Der Befehlshaber der US-Truppen in Europa, General Christopher Cavoli, warnte, wenn der Kongress der Militärhilfe für die Ukraine nicht bald zustimme, werde die Ukraine den Russen bei Artilleriegeschossen in wenigen Wochen eins zu zehn unterlegen sein.

Die russische Perspektive

Präsident Wladimir Putin hat nach seiner von vornherein feststehenden Wiederwahl im März angekündigt, eine sogenannte Sicherheitszone einzurichten, um die russischen Grenzregionen vor ukrainischem Beschuss und Angriffen zu schützen. Einzelheiten nannte er nicht. Russische Militärblogger und Beobachter sagen, Moskau könne neben den Vorstössen in der Region Donezk auch versuchen, die zweitgrösste ukrainische Stadt Charkiw zu erobern, was ihnen in den ersten Kriegstagen misslungen war.

Ein mögliches Anzeichen dafür könnten verstärkte russische Angriffe auf Kraftwerke in der Gegend um die Stadt mit 1,1 Millionen Einwohnern sein, die etwa 30 Kilometer von der russischen Grenze entfernt liegt. Dort gab es bereits erhebliche Schäden und Stromausfälle.

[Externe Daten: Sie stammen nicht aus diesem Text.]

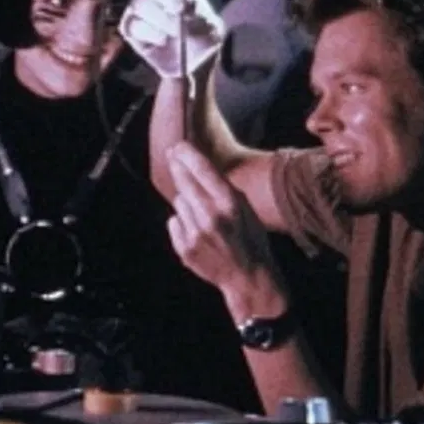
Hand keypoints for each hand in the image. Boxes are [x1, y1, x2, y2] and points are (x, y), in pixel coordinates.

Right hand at [120, 0, 225, 79]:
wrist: (191, 65)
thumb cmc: (201, 42)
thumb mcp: (208, 30)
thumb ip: (197, 19)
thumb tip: (183, 10)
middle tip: (178, 11)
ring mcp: (142, 8)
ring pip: (140, 2)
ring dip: (158, 17)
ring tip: (174, 32)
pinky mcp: (130, 27)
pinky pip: (131, 24)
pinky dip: (147, 32)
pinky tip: (161, 40)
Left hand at [164, 142, 280, 303]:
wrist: (248, 278)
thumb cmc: (250, 238)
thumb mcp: (246, 208)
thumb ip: (222, 188)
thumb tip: (196, 165)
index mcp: (230, 203)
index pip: (202, 169)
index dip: (187, 154)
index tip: (177, 146)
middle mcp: (210, 216)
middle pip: (184, 181)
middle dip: (177, 167)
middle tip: (172, 156)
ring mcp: (195, 234)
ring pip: (178, 202)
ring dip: (186, 202)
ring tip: (203, 214)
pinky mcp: (184, 248)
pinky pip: (174, 222)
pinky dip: (182, 223)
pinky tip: (198, 231)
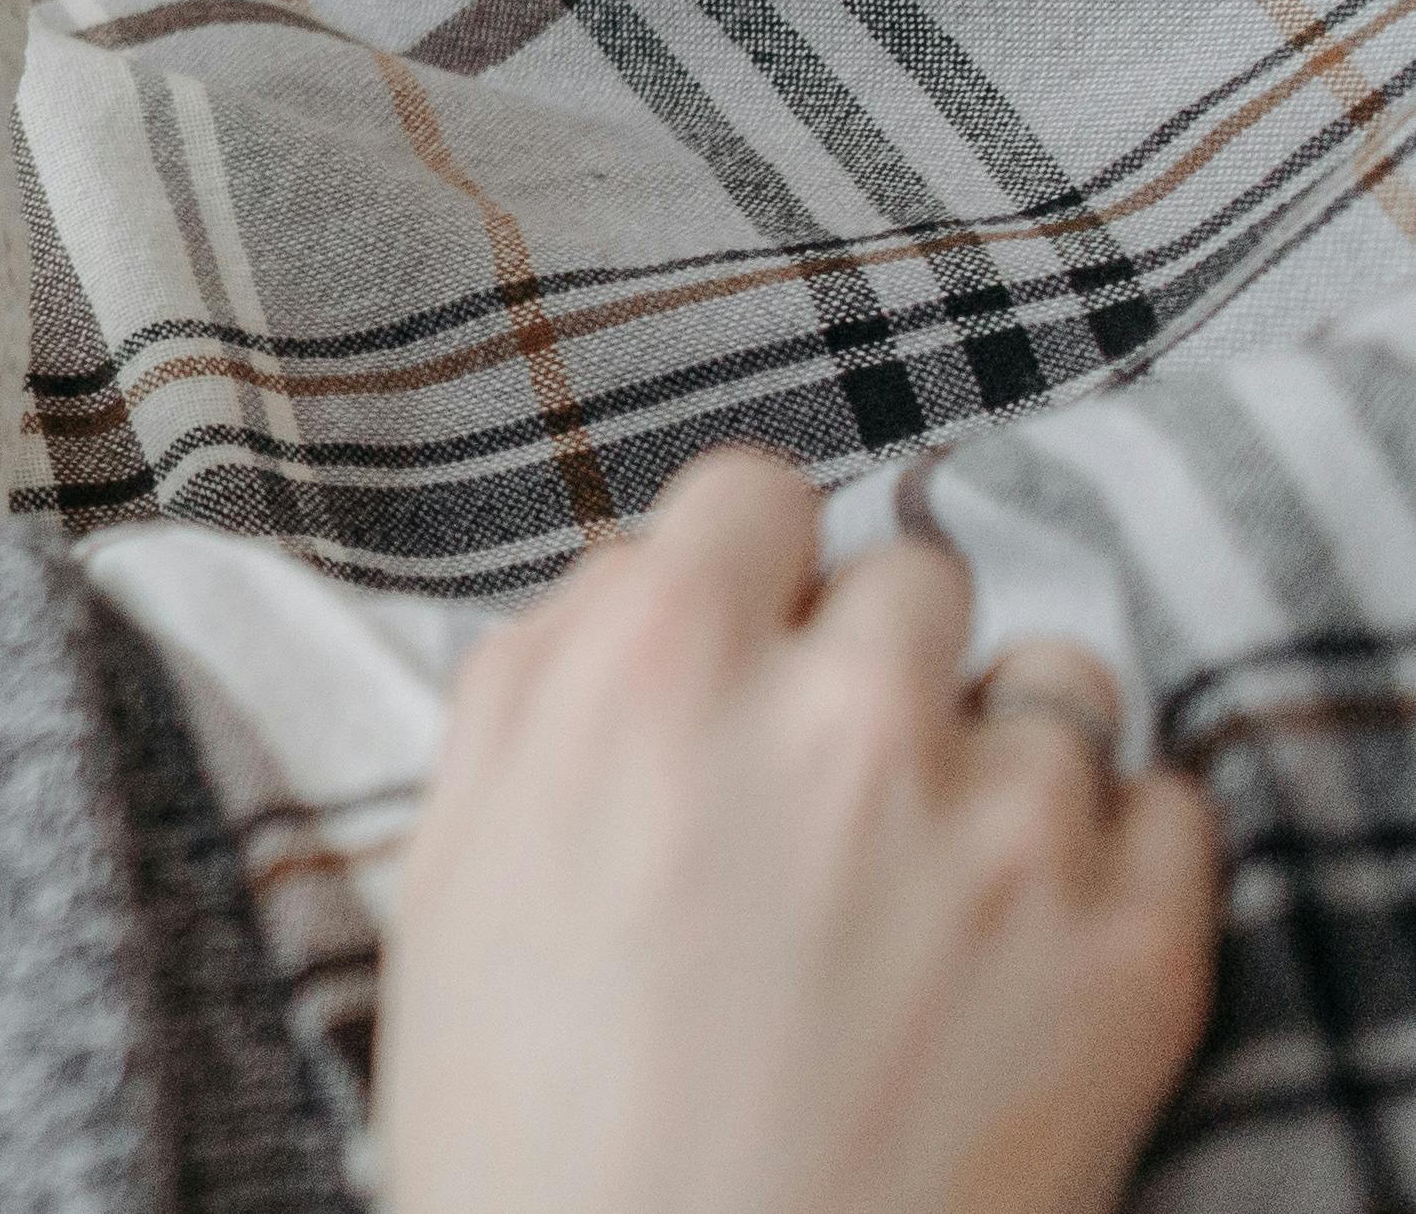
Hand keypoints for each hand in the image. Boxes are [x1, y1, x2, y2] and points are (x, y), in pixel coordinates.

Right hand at [377, 450, 1220, 1213]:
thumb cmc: (530, 1130)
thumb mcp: (450, 864)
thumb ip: (538, 682)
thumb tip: (632, 587)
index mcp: (649, 670)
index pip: (754, 492)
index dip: (749, 569)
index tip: (750, 634)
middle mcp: (837, 715)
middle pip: (912, 579)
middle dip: (870, 664)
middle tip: (827, 784)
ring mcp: (1005, 830)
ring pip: (1059, 680)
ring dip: (1003, 747)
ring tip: (942, 863)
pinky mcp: (1133, 954)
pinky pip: (1172, 806)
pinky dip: (1114, 852)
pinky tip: (1025, 934)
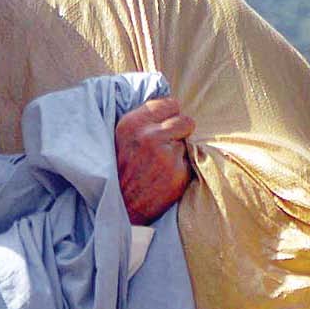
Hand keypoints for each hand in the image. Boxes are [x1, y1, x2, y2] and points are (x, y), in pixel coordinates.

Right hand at [115, 97, 194, 224]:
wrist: (119, 205)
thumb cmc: (119, 169)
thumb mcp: (121, 137)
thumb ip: (143, 120)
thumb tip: (170, 106)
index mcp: (132, 124)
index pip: (169, 103)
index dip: (168, 116)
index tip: (162, 126)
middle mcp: (149, 136)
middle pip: (185, 120)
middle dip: (179, 132)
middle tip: (165, 146)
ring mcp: (166, 155)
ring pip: (187, 143)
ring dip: (178, 152)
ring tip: (160, 164)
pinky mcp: (178, 172)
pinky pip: (190, 162)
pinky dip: (181, 169)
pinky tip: (165, 176)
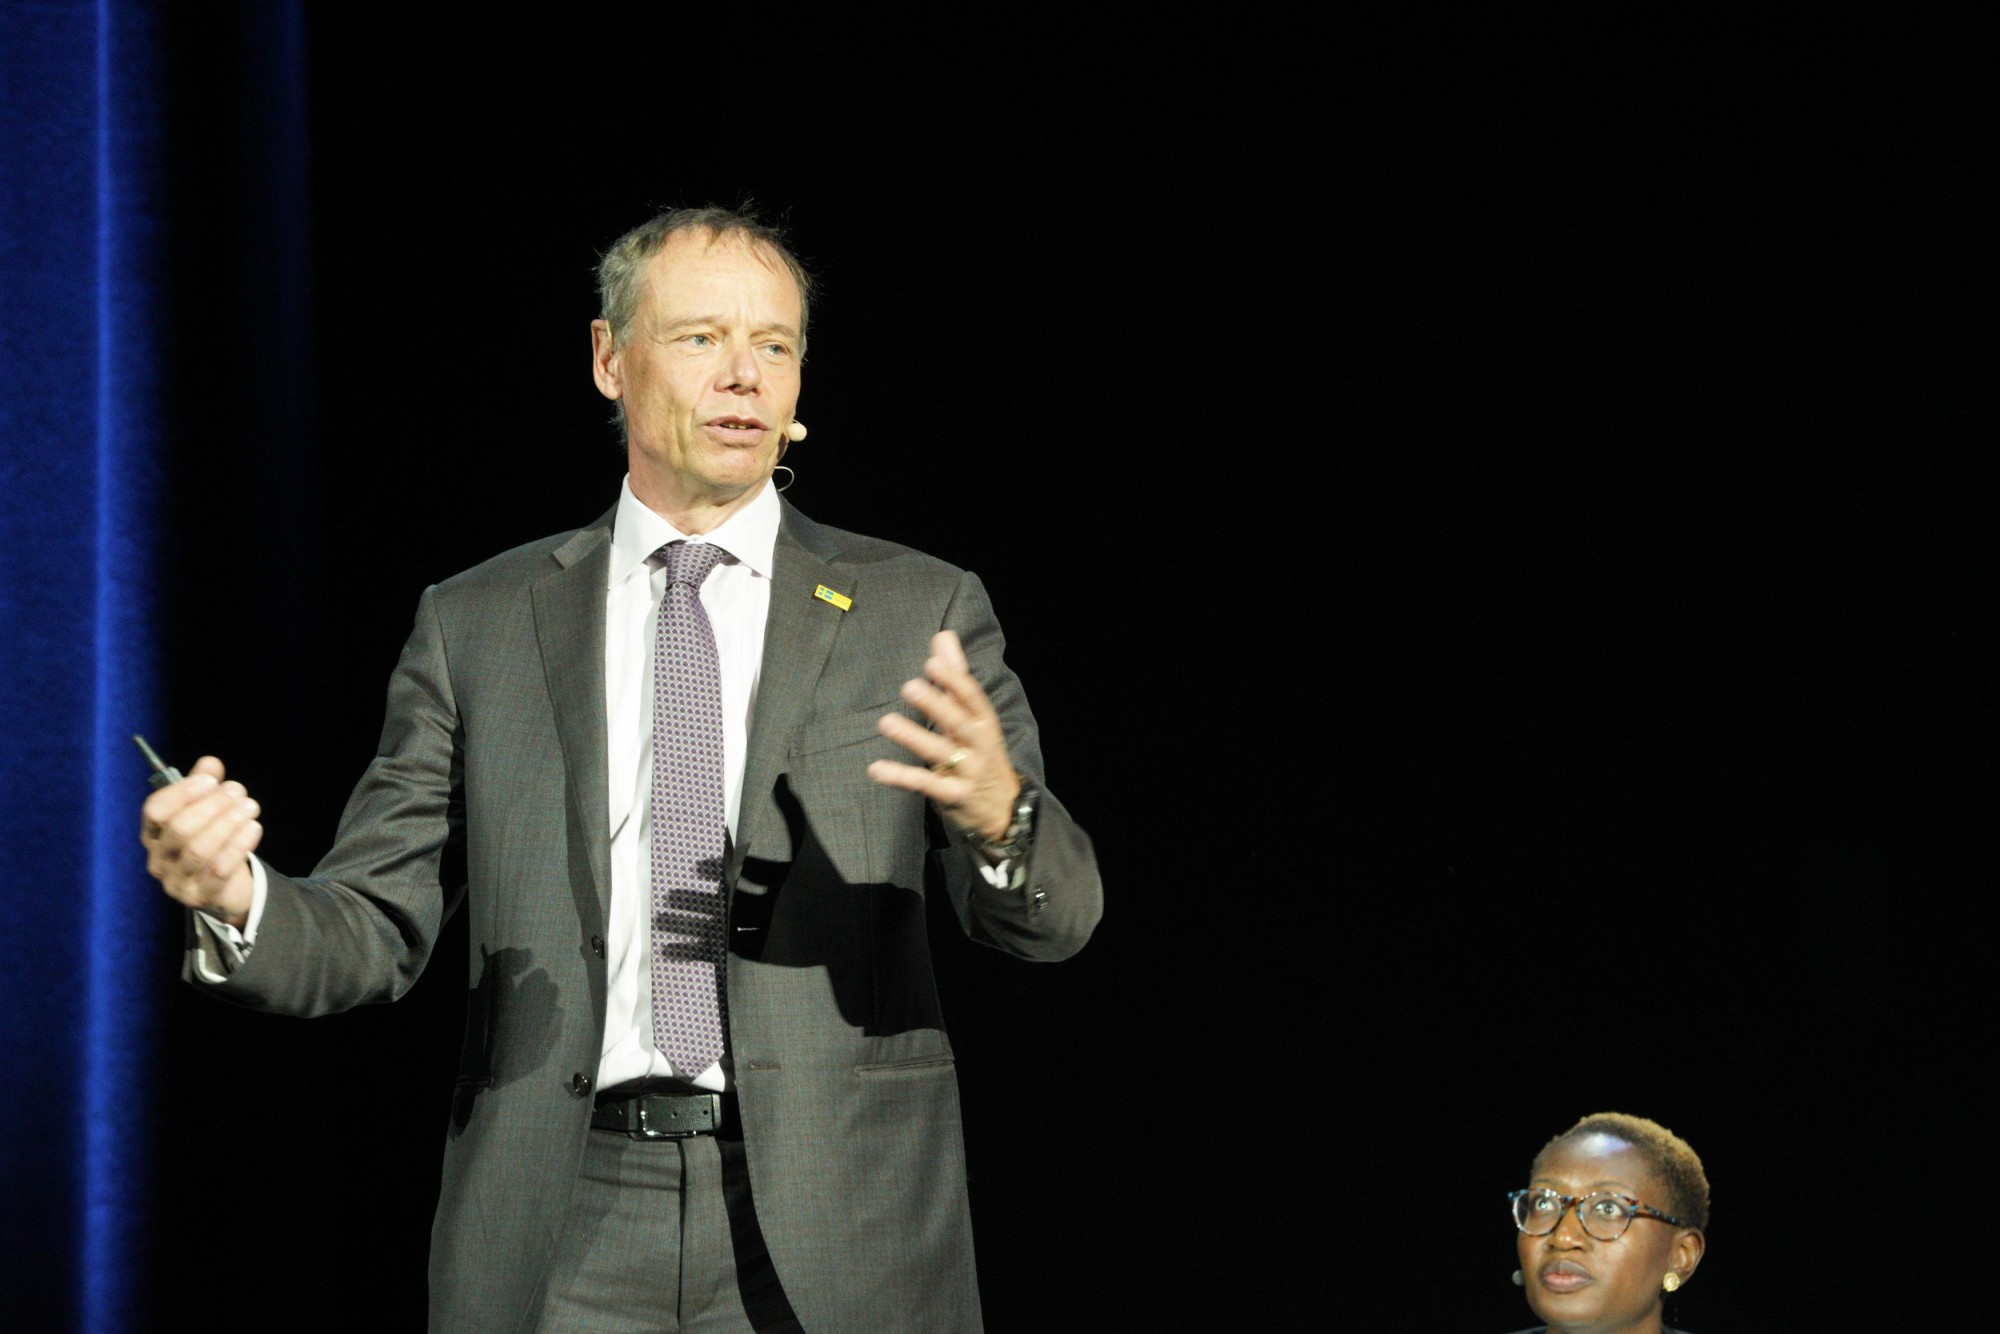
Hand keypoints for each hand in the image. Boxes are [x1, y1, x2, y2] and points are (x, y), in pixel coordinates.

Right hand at [139, 756, 261, 926]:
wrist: (225, 888)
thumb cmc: (211, 841)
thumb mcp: (206, 811)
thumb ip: (205, 785)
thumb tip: (210, 763)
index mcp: (154, 834)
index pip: (154, 811)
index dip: (181, 793)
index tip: (210, 780)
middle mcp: (159, 858)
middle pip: (179, 828)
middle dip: (212, 805)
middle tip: (238, 792)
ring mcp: (176, 881)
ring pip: (199, 849)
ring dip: (228, 823)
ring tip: (250, 806)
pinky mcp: (200, 896)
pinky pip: (218, 872)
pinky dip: (237, 846)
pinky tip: (253, 828)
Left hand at [867, 631, 1019, 841]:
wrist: (1004, 809)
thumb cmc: (981, 752)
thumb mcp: (974, 716)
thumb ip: (955, 676)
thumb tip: (944, 636)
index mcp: (983, 722)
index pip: (972, 698)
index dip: (954, 680)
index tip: (934, 662)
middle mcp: (978, 745)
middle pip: (957, 722)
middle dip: (936, 704)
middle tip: (909, 687)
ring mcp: (967, 772)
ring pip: (940, 753)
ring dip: (913, 738)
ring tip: (886, 722)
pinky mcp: (953, 796)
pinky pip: (924, 784)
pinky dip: (900, 776)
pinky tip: (876, 768)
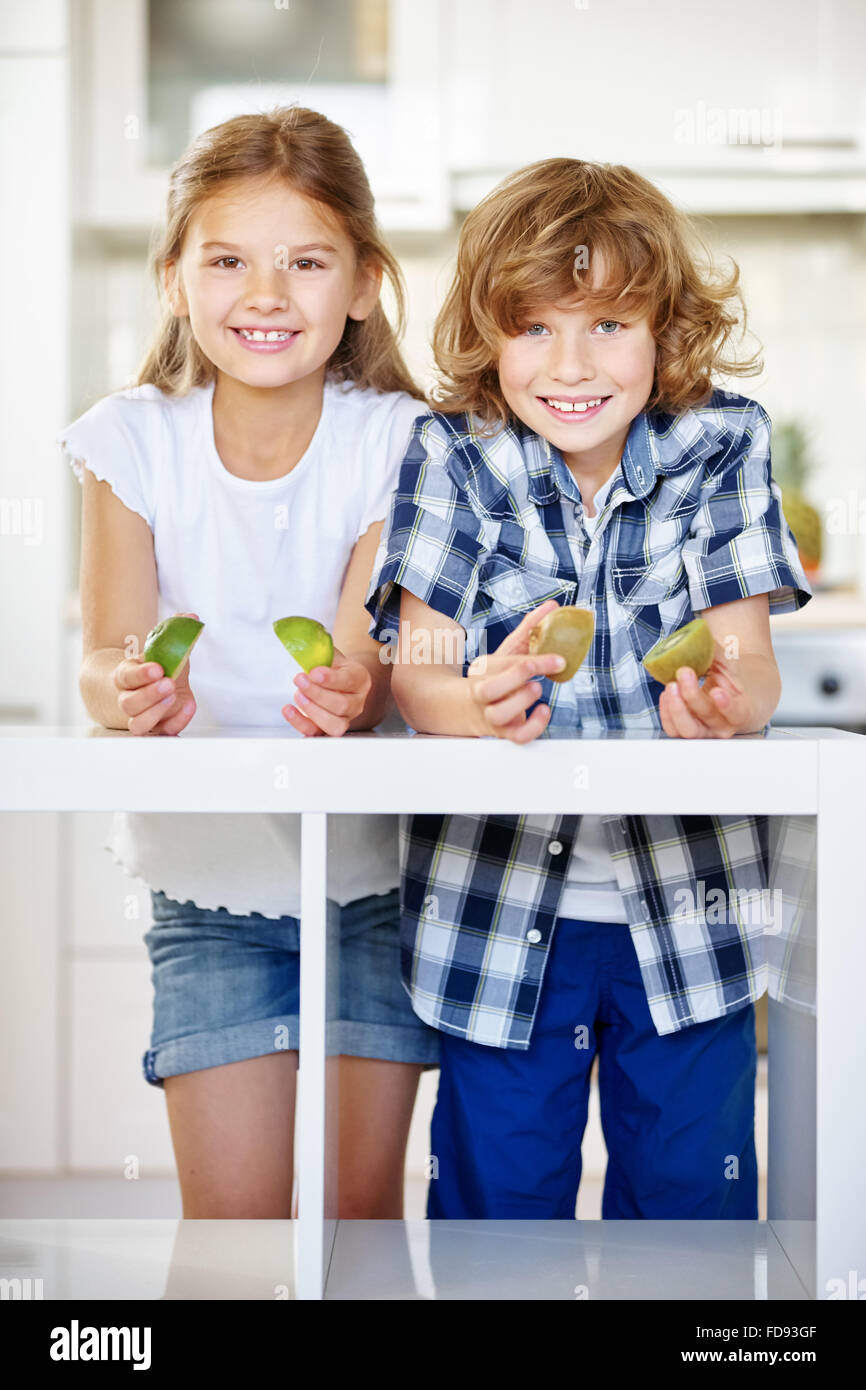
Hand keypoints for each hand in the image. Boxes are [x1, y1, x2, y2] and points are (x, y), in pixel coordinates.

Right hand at [114, 611, 198, 735]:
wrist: (151, 687)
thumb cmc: (158, 666)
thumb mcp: (164, 648)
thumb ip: (175, 632)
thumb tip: (191, 617)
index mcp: (126, 676)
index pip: (126, 677)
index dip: (140, 674)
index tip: (157, 668)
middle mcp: (128, 699)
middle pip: (129, 704)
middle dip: (149, 695)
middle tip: (168, 683)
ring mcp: (142, 716)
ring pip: (138, 724)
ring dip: (156, 712)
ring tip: (173, 696)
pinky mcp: (158, 728)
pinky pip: (163, 732)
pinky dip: (177, 722)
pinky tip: (189, 706)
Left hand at [282, 651, 371, 736]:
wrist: (338, 683)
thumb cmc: (333, 668)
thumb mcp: (331, 655)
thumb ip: (320, 650)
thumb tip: (303, 642)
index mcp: (360, 679)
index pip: (350, 680)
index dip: (331, 679)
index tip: (314, 672)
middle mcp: (356, 702)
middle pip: (342, 705)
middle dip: (317, 694)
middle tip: (299, 680)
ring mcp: (344, 719)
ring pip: (334, 725)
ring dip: (312, 711)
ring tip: (297, 695)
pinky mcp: (327, 729)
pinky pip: (316, 733)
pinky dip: (300, 723)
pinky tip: (289, 710)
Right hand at [466, 599, 566, 742]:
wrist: (469, 706)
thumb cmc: (496, 675)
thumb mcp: (510, 650)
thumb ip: (531, 627)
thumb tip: (553, 606)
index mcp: (483, 669)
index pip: (503, 664)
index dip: (533, 661)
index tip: (559, 660)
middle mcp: (482, 693)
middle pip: (489, 689)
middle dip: (518, 678)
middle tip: (541, 677)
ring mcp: (491, 715)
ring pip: (498, 716)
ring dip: (521, 703)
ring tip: (537, 690)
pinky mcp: (504, 733)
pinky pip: (516, 737)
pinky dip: (533, 727)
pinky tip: (544, 711)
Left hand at [658, 649, 754, 738]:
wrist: (725, 694)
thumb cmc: (727, 679)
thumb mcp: (728, 663)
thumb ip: (719, 657)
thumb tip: (705, 652)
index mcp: (741, 710)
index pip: (737, 712)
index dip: (727, 704)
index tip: (717, 690)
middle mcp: (722, 724)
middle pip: (707, 714)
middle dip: (692, 694)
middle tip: (684, 672)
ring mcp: (703, 730)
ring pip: (687, 729)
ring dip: (675, 706)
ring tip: (672, 685)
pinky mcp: (685, 730)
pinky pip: (673, 728)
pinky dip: (666, 711)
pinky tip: (667, 694)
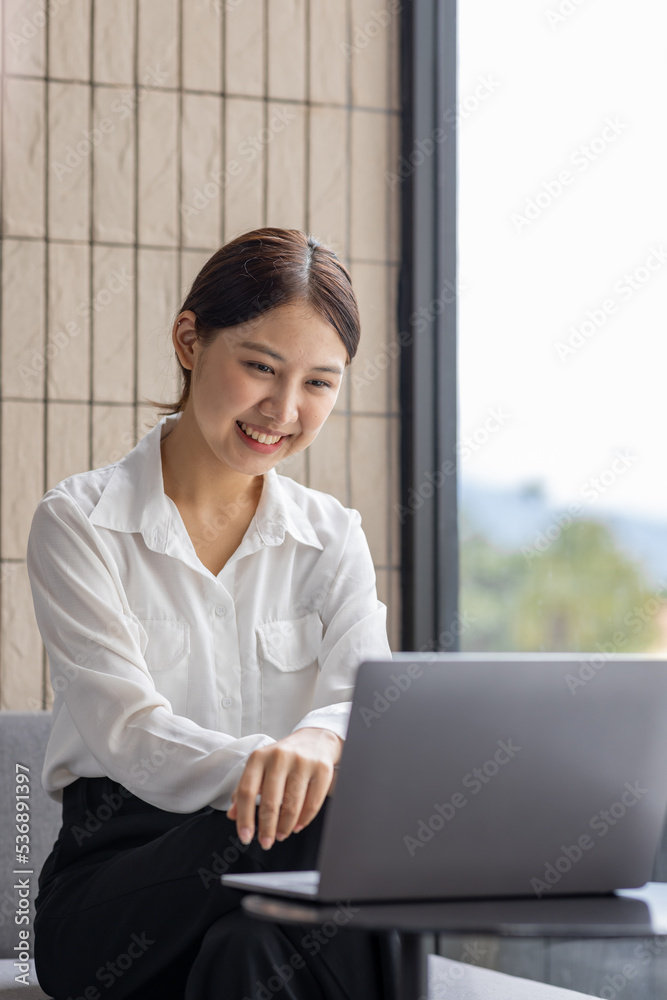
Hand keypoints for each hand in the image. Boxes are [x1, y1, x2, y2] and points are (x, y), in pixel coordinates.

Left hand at [227, 727, 342, 849]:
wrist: (315, 739)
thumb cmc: (283, 757)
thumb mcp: (260, 767)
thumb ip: (244, 789)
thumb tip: (233, 814)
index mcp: (259, 757)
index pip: (247, 791)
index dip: (245, 818)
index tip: (245, 837)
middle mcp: (280, 757)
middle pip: (270, 801)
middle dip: (267, 828)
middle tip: (266, 842)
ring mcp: (302, 762)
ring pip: (292, 805)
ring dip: (285, 826)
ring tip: (281, 834)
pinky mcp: (322, 769)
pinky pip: (312, 803)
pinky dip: (304, 819)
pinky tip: (297, 825)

Schdanow sagt, die ukrainische Luftabwehr sei nicht stark genug, um Charkiw und andere Städte zu schützen. Die ständigen russischen Angriffe seien Teil einer Erstickungsstrategie, mit der die Infrastruktur zerstört werden solle, um die Einwohner*innen zur Flucht zu zwingen.

Der russische Ex-General Andrej Gurulew räumt ein, die Einnahme von Charkiw sei eine grosse Herausforderung. Die russischen Truppen würden wohl versuchen, die Stadt zu umzingeln. «Die Stadt kann eingekesselt und blockiert werden», sagte Gurulew, der jetzt dem Verteidigungsausschuss des Parlaments angehört. Die Einnahme von Charkiw könne den Weg für einen Vorstoss tief in die Ukraine ebnen. Das erfordere aber mehr russische Truppen.

Keine neue russische Mobilisierungswelle

Eine von Putin im Herbst 2022 angeordnete Teilmobilisierung von Reservisten hat sich als äusserst unpopulär erwiesen. Hunderttausende gingen ins Ausland, um nicht zur Armee eingezogen zu werden. Inzwischen hat der Kreml einen anderen Weg eingeschlagen. Er versprach relativ hohe Löhne und andere Vorteile, um seine Streitkräfte mit freiwilligen Soldaten aufzustocken. Nach Angaben von Verteidigungsminister Sergej Schoigu hatte das Erfolg. Bis 2023 habe das Militär 540'000 Freiwillige rekrutiert, sagte er.

«Es gibt keine Pläne für eine neue Mobilisierungswelle», versicherte der Vizechef des Verteidigungsausschusses im russischen Oberhaus, Viktor Bondarew, in einer Stellungnahme, die von der staatlichen Nachrichtenagentur RIA Nowosti verbreitet wurde. «Wir kommen mit den Kampffähigkeiten, die wir haben, gut zurecht.»